New Year’s Eve is the highlight of the year for the Scots, celebrated over a two-day holiday with much enthusiasm, fireworks, bonfires, partying and whisky.

For about 400 years, up until the middle of the last century, the Presbyterian national Church of Scotland actively discouraged, in fact virtually banned, any celebration of Christmas, although it did acknowledge the religious significance. For the Scots it was just an ordinary working day, so they adopted New Year as their annual winter holiday, with friends and family gathering together to exchange gifts and have parties.

Christmas is now celebrated, but New Year, or Hogmanay, is still Scotland’s most important holiday, and the traditions surrounding it continue, the most famous of which is ‘first-footing’, when the first foot to cross the threshold after midnight should hopefully be a tall, dark (male) stranger, bearing gifts of coal, shortbread and whisky.

My New Year’s Eve menu begins with smoked salmon, some of the best of which is produced in Scotland. Served on Scottish oatcakes and topped with crème fraîche and lumpfish caviar, it makes a light and tasty starter, or you can make them canapé-size and serve them with a whisky-based cocktail before dinner.

Scotland’s most famous dish is, of course haggis, which I have eaten and quite enjoyed, but the thought of mincing up all those sheep’s innards and cooking them in a sheep’s stomach somehow didn’t appeal to me, so I looked for a different main course.

‘Chicken in the heather’, a dish of chicken with heather honey and mustard, has been cooked in Scotland since Victorian times, but I’m always slightly puzzled by it – grouse, pheasants and partridges might all roam the heather-clad hills, but a farmyard hen? Somehow I don’t think so.

However, as it’s a special occasion, and as grouse, pheasant and partridge are about as easy to find in Malta as a chicken in the heather in Scotland, I have substituted guinea fowl instead, which is available from freezer shops, or your butcher will order it for you. They are not terribly big, so for six people you will need three guineas.

They’re tasty birds, slightly more ‘gamey’ than chicken, and I’m afraid they are fairly expensive, but you can use chicken instead of course. Serve them with ‘clapshot’, a Scottish dish of potatoes and swede or turnips, mixed with butter, cream and chives.
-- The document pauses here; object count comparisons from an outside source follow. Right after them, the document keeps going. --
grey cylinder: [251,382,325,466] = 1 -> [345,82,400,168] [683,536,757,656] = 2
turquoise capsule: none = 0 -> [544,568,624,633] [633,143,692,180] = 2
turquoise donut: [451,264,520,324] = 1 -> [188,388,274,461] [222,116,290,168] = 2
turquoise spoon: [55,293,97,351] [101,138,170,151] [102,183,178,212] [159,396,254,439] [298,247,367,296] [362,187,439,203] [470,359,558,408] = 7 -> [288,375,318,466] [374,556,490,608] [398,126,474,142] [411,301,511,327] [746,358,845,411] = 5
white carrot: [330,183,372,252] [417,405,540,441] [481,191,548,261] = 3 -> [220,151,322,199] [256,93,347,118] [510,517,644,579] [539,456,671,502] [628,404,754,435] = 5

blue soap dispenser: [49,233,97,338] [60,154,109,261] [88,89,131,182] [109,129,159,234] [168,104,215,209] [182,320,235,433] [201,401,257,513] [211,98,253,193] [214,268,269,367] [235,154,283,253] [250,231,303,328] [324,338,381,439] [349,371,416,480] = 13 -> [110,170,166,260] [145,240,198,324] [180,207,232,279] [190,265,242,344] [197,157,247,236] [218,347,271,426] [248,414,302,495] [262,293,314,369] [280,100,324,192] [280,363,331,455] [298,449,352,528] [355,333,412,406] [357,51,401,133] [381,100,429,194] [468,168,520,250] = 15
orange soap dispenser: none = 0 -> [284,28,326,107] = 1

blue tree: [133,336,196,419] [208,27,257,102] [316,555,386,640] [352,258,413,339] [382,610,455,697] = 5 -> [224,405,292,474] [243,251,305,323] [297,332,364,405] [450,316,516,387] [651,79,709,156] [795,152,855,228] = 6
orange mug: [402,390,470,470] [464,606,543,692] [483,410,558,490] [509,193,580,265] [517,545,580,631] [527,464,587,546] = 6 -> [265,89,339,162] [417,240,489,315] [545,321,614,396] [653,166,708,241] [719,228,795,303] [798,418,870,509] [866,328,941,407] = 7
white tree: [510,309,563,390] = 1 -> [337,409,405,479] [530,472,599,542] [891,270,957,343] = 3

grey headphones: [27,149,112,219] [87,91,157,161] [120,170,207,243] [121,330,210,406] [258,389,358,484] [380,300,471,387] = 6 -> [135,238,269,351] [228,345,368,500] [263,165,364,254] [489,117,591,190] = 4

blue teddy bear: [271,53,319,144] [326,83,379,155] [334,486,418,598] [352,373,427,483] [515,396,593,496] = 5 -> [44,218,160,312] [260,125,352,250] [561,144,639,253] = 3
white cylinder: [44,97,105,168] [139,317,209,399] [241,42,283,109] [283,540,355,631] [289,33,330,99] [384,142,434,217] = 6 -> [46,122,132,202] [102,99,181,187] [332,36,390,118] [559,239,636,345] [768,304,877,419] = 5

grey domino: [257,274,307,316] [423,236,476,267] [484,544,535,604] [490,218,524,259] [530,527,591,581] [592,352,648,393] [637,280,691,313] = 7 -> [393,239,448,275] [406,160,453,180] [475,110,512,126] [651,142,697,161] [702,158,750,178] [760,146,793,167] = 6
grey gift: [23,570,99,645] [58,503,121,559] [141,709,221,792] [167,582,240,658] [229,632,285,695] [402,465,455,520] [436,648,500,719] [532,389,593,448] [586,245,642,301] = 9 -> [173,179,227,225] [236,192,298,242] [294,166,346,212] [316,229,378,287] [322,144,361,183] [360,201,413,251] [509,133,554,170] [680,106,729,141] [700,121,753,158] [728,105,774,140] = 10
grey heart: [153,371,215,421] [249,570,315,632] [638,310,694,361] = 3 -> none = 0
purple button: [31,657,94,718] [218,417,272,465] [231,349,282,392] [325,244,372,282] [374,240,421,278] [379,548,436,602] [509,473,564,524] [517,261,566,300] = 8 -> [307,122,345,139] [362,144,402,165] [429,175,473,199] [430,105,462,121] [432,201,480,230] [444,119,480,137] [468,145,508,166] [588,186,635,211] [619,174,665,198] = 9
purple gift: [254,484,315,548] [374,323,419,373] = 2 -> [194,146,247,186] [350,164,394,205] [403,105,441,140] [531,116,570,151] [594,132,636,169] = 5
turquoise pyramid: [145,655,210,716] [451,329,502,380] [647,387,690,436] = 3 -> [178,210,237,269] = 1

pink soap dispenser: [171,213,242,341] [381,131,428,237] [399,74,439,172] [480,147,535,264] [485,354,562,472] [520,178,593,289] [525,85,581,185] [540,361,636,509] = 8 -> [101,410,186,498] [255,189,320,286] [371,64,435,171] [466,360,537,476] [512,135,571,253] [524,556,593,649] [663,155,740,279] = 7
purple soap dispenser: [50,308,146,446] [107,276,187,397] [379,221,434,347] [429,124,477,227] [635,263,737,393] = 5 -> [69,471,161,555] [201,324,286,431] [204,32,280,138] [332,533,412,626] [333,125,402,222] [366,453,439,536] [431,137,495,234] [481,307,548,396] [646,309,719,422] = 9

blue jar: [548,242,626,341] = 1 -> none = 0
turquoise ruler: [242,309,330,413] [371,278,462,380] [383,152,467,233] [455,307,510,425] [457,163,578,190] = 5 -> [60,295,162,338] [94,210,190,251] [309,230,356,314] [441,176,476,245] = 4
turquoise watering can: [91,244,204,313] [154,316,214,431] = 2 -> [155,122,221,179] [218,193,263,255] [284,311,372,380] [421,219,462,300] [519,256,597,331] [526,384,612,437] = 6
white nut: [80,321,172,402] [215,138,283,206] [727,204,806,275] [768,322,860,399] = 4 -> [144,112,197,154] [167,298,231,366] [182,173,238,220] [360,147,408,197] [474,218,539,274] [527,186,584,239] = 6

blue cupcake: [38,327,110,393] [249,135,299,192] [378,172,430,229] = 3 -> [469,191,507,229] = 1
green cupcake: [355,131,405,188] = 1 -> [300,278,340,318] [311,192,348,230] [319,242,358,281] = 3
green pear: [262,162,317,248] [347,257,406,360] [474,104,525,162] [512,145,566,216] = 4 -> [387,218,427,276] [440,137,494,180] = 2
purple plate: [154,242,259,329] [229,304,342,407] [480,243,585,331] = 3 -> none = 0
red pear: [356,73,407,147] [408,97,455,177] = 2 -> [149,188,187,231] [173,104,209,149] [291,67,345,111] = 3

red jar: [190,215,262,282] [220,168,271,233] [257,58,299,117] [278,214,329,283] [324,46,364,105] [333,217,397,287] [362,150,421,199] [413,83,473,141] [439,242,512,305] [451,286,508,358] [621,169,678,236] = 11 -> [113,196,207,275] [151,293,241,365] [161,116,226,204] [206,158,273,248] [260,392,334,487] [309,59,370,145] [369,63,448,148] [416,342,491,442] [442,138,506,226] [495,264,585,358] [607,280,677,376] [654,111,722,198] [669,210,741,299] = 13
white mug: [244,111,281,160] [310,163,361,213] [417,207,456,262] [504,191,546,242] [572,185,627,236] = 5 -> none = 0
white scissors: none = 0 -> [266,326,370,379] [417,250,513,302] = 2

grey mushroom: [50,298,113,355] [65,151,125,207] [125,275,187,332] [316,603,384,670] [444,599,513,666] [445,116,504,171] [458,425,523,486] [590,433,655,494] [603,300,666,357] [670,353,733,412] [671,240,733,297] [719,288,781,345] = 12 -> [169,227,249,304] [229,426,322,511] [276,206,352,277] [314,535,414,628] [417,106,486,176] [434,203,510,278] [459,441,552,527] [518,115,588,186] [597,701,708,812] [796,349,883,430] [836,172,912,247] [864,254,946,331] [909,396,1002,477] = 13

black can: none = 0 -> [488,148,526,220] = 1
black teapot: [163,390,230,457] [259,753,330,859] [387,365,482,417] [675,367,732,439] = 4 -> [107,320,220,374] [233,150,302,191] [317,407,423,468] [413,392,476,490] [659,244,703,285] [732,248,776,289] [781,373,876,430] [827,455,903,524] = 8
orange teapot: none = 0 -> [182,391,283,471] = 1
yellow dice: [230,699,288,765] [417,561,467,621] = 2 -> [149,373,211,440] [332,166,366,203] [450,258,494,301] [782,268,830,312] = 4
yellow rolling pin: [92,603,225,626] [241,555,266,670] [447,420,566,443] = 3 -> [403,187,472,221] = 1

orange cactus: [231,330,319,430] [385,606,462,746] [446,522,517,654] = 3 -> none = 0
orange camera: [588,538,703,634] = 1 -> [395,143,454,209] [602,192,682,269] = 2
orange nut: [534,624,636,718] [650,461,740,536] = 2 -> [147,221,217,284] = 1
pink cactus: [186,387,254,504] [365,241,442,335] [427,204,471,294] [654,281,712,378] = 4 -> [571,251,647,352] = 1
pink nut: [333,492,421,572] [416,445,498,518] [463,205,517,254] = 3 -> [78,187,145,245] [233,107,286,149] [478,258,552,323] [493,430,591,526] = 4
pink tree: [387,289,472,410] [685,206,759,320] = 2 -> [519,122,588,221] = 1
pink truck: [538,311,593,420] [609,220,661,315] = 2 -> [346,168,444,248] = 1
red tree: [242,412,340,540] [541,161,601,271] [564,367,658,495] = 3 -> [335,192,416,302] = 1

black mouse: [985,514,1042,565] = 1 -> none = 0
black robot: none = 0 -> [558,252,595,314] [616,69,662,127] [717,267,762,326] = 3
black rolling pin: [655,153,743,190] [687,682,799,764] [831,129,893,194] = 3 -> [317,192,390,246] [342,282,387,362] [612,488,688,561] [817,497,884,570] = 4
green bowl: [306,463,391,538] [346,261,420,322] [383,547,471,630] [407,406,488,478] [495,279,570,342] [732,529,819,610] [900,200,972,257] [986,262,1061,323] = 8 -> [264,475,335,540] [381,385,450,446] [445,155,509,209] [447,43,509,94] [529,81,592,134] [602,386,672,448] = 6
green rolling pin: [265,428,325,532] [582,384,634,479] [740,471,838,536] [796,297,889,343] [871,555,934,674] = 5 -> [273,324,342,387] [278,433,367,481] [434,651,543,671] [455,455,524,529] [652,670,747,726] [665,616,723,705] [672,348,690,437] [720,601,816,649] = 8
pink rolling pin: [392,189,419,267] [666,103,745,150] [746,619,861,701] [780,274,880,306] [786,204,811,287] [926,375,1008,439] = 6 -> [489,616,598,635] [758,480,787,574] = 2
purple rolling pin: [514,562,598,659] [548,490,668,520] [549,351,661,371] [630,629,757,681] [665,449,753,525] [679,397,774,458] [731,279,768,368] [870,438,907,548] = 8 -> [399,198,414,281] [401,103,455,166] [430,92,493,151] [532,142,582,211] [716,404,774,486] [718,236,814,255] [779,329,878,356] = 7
I add a couple of carrots for a bit of extra colour.

For pudding, there’s ‘Clootie Dumpling’, the Scottish equivalent of Christmas pudding.

It was, and in some homes probably still is, traditionally boiled in a floured pudding cloth, or clootie, but being an English Sassenach, I can’t be doing with that and I make my mine in a basin – or in this case, several small basins. But I do like to anoint it, or them, with a very Scottish whisky sauce.

The words to Auld Lang Syne, sung all over the world on New Year’s Eve, were written by Robbie Burns, Scotland’s greatest poet. He also wrote the ‘Selkirk Grace’ which is often said at the start of a Burns Night Supper on January 25. I think it could also be said before a New Year’s Eve dinner as well. It goes like this:

Some hae meat and canna eat, And some wad eat that want it; But we hae meat, and we can eat, And sae the Lord be thankit.

I hope you all have a happy, healthy and prosperous New Year.